KWS : comptes rendus de lecture sur la Science-Fiction

Akif Pirinçci : Chien méchant : une enquête du détective Francis

(Cave canem, 1999)

roman policier de Science-Fiction & Fantasy animalière

chronique par Philippe Heurtel, 2002

par ailleurs :

Une fois n'est pas coutume, c'est d'un polar dont je vais vous entretenir. Oui, un polar, mais d'un genre assez particulier puisque le héros détective en est un chat ! Francis est un matou futé et raisonneur, qui a la réputation auprès de ses congénères félins de résoudre les énigmes en moins de temps qu'il n'en faut pour vider sa gamelle. Aussi est-ce naturellement à lui que l'on fait appel pour résoudre un cas de meurtres en série : des chats, et bientôt des chiens du quartier, ont été retrouvés assassinés sans que l'on puisse déterminer si les traces de morsures qu'ils portent au cou sont l'œuvre d'un félin ou d'un canidé.

Il n'en faut pas plus pour raviver la haine ancestrale qui oppose les deux espèces. Chiens et chats s'accusent mutuellement ; si Francis ne découvre pas rapidement l'identité du coupable, ce sera la guerre, et le carnage. Et comme si la situation n'était pas suffisamment délicate, le clan des chiens impose à Francis un coéquipier, Hektor, chien policier à la retraite. Un clébard ! Le comble pour notre détective, farouchement indépendant, qui abhorre cette espèce servile entre toutes !

Le polar est un genre caméléon qui s'accommode de toutes les époques, tous les milieux, et se marie sans peine avec d'autres genres. Alors pourquoi pas un chat détective ? On retrouve bien dans Chien méchant nombre des codes du genre policier : le détective féru de logique qui n'aime rien tant que faire travailler ses neurones sur une énigme particulièrement ardue, qui s'exclame « Bingo ! » quand il fait une découverte, qui se voit imposer un partenaire qu'il ne peut pas supporter — mais tout s'arrangera à la fin —, dont le fils menace de sombrer dans la délinquance parce qu'il a négligé son éducation. Évidemment, Francis ne dispose que de quarante-huit heures pour retrouver le serial killer. Sans oublier les fausses pistes, les suspects, quadrupèdes ou humains, qui sont tour à tour suspectés jusqu'à ce que l'on découvre que le véritable coupable n'est pas celui qu'on aurait pu imaginer au départ.

Tous ces codes apparaîtraient comme des poncifs s'ils n'étaient décalés par la nature animalière des personnages.

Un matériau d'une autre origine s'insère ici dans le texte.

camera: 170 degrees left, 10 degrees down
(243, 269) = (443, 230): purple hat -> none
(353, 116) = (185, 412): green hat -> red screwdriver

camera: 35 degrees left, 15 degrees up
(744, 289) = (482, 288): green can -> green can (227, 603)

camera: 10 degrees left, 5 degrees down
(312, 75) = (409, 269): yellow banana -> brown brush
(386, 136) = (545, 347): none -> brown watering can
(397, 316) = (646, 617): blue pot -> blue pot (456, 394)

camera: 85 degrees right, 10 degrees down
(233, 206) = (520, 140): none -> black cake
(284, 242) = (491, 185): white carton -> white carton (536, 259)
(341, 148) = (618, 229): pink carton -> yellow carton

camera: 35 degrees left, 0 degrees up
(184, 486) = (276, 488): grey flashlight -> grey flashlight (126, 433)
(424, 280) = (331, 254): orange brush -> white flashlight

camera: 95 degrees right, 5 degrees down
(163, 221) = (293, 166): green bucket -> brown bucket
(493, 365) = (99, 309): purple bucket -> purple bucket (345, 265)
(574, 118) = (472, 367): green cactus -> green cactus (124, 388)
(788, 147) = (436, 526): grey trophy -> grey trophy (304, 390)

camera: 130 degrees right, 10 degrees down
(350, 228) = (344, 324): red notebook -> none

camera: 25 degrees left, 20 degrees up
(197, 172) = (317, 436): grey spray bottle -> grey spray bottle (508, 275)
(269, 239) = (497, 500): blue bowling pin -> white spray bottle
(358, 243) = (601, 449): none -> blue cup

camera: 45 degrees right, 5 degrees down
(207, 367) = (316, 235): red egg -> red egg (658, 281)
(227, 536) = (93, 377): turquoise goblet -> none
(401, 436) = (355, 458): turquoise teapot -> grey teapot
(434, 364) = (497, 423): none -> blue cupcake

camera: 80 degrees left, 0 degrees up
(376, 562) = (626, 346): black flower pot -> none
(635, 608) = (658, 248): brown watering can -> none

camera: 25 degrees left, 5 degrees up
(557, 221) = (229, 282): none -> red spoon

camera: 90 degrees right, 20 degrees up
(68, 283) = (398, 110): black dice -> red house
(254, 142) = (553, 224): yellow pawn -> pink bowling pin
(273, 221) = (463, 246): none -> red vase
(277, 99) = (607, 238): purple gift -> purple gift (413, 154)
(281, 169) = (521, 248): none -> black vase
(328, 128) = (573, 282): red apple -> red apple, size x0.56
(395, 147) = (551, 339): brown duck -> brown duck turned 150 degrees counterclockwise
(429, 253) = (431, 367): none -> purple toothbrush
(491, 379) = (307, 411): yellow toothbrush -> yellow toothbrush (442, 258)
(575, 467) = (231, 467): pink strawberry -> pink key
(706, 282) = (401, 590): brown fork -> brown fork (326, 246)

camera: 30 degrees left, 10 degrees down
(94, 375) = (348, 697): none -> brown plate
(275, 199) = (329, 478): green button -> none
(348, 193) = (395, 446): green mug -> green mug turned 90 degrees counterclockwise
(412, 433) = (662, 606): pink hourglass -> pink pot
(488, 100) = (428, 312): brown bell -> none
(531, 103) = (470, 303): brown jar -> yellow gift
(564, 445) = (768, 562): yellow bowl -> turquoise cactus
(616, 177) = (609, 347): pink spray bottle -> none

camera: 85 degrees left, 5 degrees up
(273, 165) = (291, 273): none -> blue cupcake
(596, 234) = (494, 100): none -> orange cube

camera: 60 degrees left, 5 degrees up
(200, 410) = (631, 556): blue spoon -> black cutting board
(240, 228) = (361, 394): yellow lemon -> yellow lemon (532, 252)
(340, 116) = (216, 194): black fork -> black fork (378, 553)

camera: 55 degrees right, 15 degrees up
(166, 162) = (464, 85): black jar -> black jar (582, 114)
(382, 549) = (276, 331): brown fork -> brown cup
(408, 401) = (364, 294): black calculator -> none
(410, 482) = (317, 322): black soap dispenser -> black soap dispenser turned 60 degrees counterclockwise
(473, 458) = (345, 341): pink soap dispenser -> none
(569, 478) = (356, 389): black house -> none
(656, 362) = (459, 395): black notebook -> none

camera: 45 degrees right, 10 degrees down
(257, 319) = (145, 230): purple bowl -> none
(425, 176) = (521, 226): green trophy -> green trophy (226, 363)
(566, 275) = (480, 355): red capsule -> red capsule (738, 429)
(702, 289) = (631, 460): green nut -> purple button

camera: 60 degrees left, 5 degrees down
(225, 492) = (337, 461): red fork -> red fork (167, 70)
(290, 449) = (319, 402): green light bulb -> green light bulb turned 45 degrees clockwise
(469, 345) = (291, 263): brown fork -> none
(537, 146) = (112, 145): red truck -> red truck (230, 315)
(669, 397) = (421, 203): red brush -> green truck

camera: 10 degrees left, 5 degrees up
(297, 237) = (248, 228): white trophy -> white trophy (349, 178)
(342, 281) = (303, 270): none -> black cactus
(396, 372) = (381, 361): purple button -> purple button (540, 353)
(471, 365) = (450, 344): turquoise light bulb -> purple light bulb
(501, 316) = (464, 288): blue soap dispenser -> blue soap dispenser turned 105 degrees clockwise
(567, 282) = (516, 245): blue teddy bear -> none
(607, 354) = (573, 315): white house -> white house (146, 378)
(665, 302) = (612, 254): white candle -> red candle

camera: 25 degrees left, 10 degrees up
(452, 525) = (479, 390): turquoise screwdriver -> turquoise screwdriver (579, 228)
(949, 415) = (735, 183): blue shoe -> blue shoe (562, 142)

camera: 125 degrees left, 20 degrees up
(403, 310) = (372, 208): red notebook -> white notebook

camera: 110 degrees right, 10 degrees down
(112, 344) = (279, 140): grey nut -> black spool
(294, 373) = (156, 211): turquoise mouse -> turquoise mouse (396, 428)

Ce fait leur confère une fraîcheur salvatrice, une nouvelle vie — les poncifs auraient donc neuf vies, eux aussi ? Et aussi une bonne dose d'humour car comment ne pas sourire à la vue de ce matou à mi-chemin entre Hercule Poirot et Philip Marlow ? Chien méchant est un polar très amusant grâce à l'esprit caustique de Francis, qui ne ménage pas ses saillies spirituelles à l'intention de ses congénères, des humains (les “ouvre-boîtes” !) et surtout des clébards qui en prennent pour leur grade.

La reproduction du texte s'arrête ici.